> _EXERCISE OBJECTIVE_:
In the listing below, locate the line that contains "Figure 1. Study" and the line that contains "Table 6. Correlation". Restate word for word those two lines and every line between them, and nothing else.

****

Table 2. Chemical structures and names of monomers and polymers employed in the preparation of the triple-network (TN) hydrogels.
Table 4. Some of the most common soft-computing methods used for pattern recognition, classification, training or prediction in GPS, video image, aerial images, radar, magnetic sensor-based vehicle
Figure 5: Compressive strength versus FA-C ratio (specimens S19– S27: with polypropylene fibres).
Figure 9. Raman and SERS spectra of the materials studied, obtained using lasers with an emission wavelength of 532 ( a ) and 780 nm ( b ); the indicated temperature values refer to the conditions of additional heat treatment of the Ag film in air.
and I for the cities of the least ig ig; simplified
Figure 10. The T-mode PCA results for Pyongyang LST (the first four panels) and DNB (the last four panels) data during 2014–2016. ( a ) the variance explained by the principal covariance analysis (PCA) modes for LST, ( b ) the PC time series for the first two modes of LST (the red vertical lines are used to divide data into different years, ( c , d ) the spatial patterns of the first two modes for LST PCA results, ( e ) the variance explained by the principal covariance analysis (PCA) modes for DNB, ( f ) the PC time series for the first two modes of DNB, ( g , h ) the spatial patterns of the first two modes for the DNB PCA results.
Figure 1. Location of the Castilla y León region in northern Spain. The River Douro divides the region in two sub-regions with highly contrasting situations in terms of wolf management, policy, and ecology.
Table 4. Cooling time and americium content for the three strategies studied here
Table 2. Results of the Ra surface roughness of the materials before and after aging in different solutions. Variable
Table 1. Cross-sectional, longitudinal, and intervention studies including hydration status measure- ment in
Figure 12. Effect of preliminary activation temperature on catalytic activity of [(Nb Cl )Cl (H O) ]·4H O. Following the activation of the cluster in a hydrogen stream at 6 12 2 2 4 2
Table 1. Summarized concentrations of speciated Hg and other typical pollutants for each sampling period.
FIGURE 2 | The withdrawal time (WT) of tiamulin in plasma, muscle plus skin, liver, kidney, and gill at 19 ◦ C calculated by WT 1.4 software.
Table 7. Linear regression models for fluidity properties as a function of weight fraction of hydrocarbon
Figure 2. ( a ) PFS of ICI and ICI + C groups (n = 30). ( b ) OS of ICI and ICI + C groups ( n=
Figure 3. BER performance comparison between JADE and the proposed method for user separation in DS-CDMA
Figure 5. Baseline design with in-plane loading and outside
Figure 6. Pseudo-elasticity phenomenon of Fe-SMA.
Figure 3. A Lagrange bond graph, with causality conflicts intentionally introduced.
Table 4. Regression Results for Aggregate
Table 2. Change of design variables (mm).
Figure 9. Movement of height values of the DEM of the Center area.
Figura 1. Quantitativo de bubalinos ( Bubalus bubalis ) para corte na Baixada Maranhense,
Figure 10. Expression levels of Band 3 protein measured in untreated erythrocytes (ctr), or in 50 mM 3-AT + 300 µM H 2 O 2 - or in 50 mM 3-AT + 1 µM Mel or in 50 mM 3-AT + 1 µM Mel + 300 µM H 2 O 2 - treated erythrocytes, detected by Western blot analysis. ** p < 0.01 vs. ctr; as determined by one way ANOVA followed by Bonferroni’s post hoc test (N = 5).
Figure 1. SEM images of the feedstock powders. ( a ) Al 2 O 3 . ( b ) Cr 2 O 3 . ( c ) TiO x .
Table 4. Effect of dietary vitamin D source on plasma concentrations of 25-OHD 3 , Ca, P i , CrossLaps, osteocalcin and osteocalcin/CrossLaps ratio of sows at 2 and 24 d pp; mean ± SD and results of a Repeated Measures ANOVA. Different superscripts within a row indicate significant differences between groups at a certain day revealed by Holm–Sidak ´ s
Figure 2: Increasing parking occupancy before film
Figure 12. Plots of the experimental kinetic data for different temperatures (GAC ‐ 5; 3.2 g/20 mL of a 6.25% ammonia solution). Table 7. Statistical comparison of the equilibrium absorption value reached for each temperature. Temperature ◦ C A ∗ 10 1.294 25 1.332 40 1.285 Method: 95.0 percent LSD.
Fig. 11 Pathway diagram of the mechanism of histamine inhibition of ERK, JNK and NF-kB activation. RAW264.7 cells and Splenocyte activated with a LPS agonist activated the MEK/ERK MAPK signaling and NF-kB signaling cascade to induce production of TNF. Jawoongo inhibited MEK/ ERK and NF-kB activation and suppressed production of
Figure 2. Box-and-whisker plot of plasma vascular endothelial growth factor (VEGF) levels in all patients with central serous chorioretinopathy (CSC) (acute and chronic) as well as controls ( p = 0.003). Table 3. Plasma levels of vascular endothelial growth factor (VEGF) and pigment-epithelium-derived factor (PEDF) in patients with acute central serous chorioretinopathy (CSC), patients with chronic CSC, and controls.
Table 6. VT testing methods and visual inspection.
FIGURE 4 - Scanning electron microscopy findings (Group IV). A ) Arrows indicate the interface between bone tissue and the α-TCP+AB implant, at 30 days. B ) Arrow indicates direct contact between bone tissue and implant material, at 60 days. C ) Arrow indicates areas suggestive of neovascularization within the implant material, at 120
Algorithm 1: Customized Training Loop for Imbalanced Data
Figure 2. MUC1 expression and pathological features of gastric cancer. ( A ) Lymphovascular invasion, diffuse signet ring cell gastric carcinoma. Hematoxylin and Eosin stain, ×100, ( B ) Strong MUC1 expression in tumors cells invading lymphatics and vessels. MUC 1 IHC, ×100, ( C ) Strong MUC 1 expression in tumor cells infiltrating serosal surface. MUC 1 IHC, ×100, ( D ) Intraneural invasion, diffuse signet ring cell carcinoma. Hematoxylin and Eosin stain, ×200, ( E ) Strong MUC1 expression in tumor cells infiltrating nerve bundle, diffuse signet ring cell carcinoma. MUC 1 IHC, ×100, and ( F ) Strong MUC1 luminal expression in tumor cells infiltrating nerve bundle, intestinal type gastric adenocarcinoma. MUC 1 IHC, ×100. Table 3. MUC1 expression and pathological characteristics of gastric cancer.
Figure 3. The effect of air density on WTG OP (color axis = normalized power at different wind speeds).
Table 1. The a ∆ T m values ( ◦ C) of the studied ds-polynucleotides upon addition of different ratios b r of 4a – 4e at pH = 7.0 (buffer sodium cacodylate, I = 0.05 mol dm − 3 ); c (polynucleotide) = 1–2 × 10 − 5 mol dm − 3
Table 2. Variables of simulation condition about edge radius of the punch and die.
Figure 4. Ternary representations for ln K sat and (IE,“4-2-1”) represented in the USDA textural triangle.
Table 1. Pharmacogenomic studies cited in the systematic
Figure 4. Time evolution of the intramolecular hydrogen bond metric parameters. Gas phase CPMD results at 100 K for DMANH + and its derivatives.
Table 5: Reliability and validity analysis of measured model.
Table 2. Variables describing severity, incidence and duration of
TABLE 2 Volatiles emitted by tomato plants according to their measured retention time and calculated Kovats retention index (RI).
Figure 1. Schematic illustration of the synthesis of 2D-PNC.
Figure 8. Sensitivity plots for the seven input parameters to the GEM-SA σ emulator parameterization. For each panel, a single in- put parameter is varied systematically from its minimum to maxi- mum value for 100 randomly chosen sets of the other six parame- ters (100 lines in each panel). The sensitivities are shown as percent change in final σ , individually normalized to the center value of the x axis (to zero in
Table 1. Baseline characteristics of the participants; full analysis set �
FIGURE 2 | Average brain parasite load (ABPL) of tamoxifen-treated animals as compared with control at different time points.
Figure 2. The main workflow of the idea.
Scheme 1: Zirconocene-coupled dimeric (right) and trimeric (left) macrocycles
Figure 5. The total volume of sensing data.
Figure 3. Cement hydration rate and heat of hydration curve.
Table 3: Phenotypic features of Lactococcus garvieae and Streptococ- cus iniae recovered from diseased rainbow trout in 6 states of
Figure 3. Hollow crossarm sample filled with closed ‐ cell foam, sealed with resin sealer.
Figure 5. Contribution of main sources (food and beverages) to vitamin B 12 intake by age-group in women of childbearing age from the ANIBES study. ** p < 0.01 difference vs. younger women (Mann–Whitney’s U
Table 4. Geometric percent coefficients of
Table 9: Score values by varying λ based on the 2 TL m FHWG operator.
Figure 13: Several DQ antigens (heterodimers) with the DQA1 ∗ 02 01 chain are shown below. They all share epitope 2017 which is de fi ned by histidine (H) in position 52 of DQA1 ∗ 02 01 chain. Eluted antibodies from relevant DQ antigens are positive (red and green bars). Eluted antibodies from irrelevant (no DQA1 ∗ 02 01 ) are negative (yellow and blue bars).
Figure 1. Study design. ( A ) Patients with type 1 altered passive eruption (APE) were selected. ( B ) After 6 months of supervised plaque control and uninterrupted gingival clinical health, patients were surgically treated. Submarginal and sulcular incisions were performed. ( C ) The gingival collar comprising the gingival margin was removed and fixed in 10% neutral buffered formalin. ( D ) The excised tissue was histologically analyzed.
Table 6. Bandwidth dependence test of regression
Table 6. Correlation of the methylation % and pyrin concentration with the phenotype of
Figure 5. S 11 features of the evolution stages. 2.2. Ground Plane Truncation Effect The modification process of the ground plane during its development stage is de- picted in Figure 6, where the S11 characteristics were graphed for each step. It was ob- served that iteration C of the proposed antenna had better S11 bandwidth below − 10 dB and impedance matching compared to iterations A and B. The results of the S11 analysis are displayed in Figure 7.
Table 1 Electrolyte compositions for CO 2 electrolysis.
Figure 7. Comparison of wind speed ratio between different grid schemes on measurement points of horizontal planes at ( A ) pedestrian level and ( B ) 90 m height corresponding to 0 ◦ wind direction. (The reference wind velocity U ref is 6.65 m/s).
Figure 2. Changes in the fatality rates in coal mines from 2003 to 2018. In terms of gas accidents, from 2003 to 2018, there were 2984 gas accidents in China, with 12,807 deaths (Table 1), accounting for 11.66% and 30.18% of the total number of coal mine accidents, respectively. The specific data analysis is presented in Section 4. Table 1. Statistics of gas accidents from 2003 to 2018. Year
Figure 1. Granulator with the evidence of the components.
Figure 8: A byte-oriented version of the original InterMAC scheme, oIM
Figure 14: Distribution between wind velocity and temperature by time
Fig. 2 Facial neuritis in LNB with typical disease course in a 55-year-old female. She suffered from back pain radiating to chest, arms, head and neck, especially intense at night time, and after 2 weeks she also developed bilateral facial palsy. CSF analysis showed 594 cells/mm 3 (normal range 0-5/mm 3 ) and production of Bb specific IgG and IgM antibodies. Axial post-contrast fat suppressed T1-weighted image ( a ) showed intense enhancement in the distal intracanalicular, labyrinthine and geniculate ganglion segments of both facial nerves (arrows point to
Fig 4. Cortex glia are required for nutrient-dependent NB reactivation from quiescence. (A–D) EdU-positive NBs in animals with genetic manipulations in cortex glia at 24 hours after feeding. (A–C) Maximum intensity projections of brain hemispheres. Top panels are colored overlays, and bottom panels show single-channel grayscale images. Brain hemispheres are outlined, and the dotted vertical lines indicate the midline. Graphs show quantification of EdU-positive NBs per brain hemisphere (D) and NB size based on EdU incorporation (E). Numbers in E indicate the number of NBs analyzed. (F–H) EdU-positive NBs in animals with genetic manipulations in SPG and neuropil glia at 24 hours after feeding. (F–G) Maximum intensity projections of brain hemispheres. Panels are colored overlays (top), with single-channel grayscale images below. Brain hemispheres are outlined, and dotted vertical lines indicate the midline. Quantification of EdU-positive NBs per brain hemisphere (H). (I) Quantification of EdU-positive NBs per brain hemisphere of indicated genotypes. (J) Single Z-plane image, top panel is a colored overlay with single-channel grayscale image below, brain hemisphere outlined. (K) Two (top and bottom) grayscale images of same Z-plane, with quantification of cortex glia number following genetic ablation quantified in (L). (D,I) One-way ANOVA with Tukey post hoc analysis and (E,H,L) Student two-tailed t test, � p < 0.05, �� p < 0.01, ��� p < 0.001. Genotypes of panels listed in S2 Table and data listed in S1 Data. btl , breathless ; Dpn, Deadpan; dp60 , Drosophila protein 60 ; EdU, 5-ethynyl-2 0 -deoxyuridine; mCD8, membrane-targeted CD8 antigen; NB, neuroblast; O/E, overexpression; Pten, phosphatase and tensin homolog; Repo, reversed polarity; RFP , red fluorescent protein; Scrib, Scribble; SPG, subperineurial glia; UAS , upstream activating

****

> _FINISHED EXERCISE_:
Figure 1. Study design. ( A ) Patients with type 1 altered passive eruption (APE) were selected. ( B ) After 6 months of supervised plaque control and uninterrupted gingival clinical health, patients were surgically treated. Submarginal and sulcular incisions were performed. ( C ) The gingival collar comprising the gingival margin was removed and fixed in 10% neutral buffered formalin. ( D ) The excised tissue was histologically analyzed.
Table 6. Bandwidth dependence test of regression
Table 6. Correlation of the methylation % and pyrin concentration with the phenotype of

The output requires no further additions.